At the same time, we can’t — as the administration is proposing to do — simply shuffle thousands of men with possible terrorist connections into the United States and hope they don’t cause any trouble once they’re here. The attacks in Paris have reminded us that terrorism is alive and well in the West, and now is not the time to let down our guard. So yes, we’ve got to welcome people fleeing persecution, but we absolutely cannot let men with terrorist ambitions take advantage of our hospitality.

We’ve got to address this problem at its source — Syria. Does that mean sending troops into Syria? I don’t think we know the answer to that yet, but I’ll tell you what it doesn’t mean: It doesn’t mean we should declare an intention to stay out of Syria. You don’t proclaim your intentions to your enemies in the way this administration has done. Never. [with annoyed expression] Why would we give Assad and ISIS that kind of assurance?

On immigration, again the principle is very simple: Let’s keep those who work hard and contribute to our economy, and let’s keep the lawbreakers out.

This administration has not led on immigration. It has followed, and as a result it has failed badly. We were told — for years we were told — the president would produce a plan to deal with the catastrophe that is our immigration system. All we got was an executive order saying illegals didn’t have to obey the law.

No plan. No proposed legislation. No negotiation with Congress. Just an executive order.

That’s not “immigration reform,” and it’s not leadership. [shouting] That’s sheer lawless autocracy.

President Obama, we still have a Congress in this country, and we fought a war to get rid of a king. Illegal executive orders are no substitute for leadership.

On health care, we need to put the individual in charge, not bureaucrats. It’s as simple as that.

The misnamed Affordable Care Act did precisely the opposite by empowering the federal government to commandeer the nation’s health insurance market. When I’m president, item No. 1 is going to be reversethe entire bureaucratic nightmare we call Obamacare.

We can’t just say “get rid of Obamacare,” though. We’ve got to replace it with commonsense free-market reforms — reforms like allowing insurance companies to compete across state lines and getting rid of mandated insurance benefits that drive up costs for everyone.

On abortion, we need to regain the moral clarity we’ve lost.
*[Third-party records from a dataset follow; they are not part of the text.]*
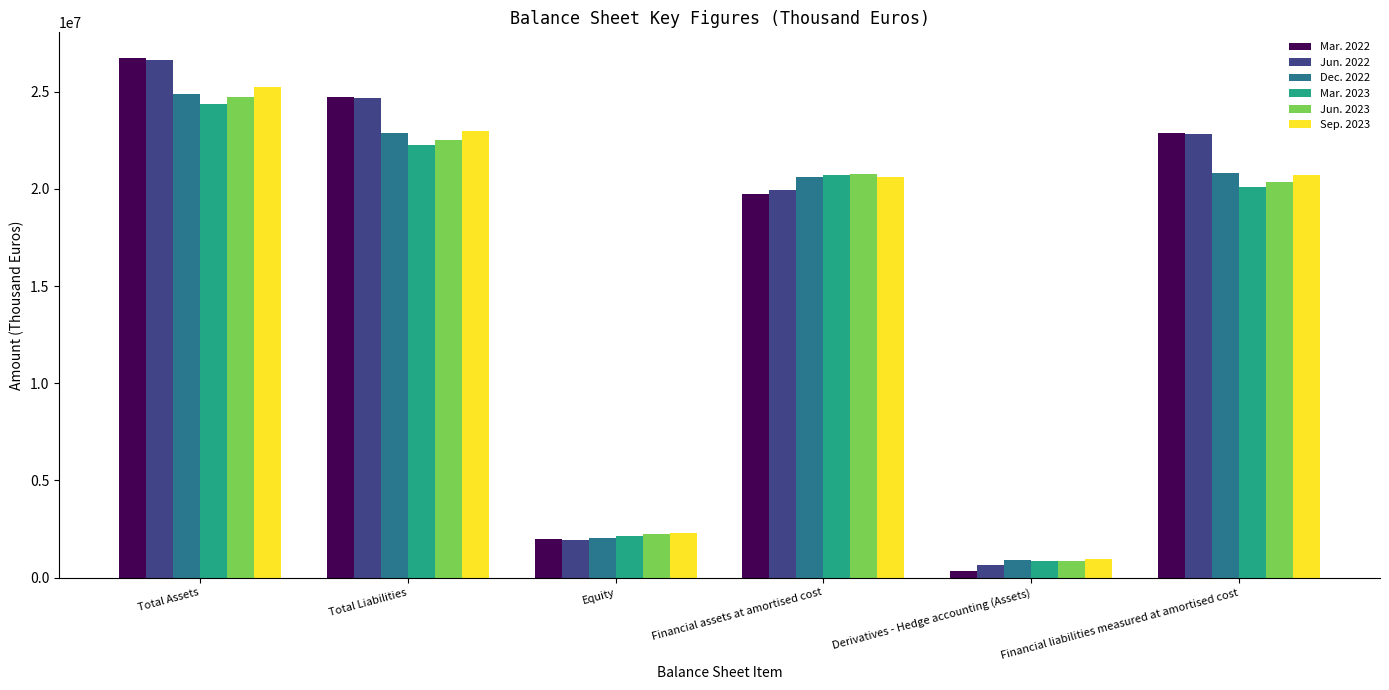

List the labels in order of Mar. 2023 value, largest first.

Total Assets, Total Liabilities, Financial assets at amortised cost, Financial liabilities measured at amortised cost, Equity, Derivatives - Hedge accounting (Assets)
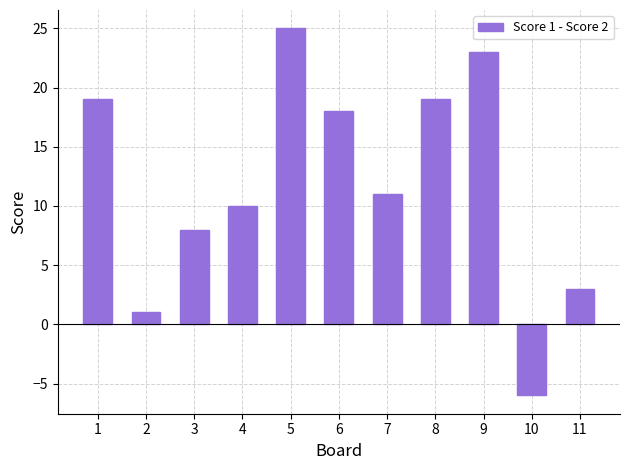

Reading left to right, transcribe all the data shown in this chart.

19	1	8	10	25	18	11	19	23	-6	3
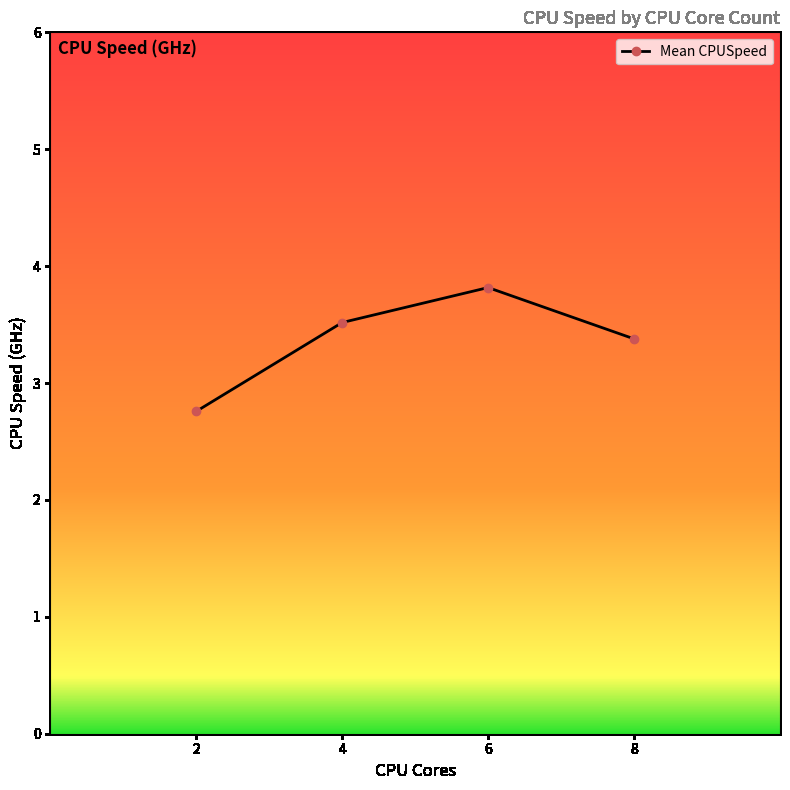

Count the values in the range 3 to 4.

3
We need to remember what the pro-life movement understood nearly a half-century ago, when abortion was first legalized across the nation by judicial fiat. And that is this: that human life is sacred, that we as a nation have a right to protect human life with our laws, and that the unborn aren’t to be treated as morally insignificant collections of cell tissue and sold like meat at a supermarket.

When I’m president, I will make it my mission to see that Planned Parenthood is not only defunded but investigated.

That brings us to the courts. We need people on the bench who understand that they’re not cultural warriors — they’re judges.

Unfortunately the Court again overstepped its bounds by unilaterally redefining marriage. Whatever your view on same-sex marriage, I think we can all agree that five justices in Washington, D.C., have neither the wisdom nor the right to redefine an institution.

I reject that understanding of the court’s role. As president, I can promise you that I’ll appoint federal judges and Supreme Court justices who understand their role: to rightly interpret the laws and the Constitution, not to invent new moral imperatives and impose them on an entire society.

If you feel the same way on these issues, and I know the vast majority of Americans do, I need you to get out there and do your part. I need you to stay engaged, [dramatic hand gesture, as if pointing to a plane in the distance] all the way to November.

Because remember: This election isn’t about me, or Hillary Clinton, or anyone else. It’s about where we’re headed as a nation, and I believe we’re headed up toward economic freedom, self-governance, strength abroad and prosperity at home.

Thank you, and may God bless America.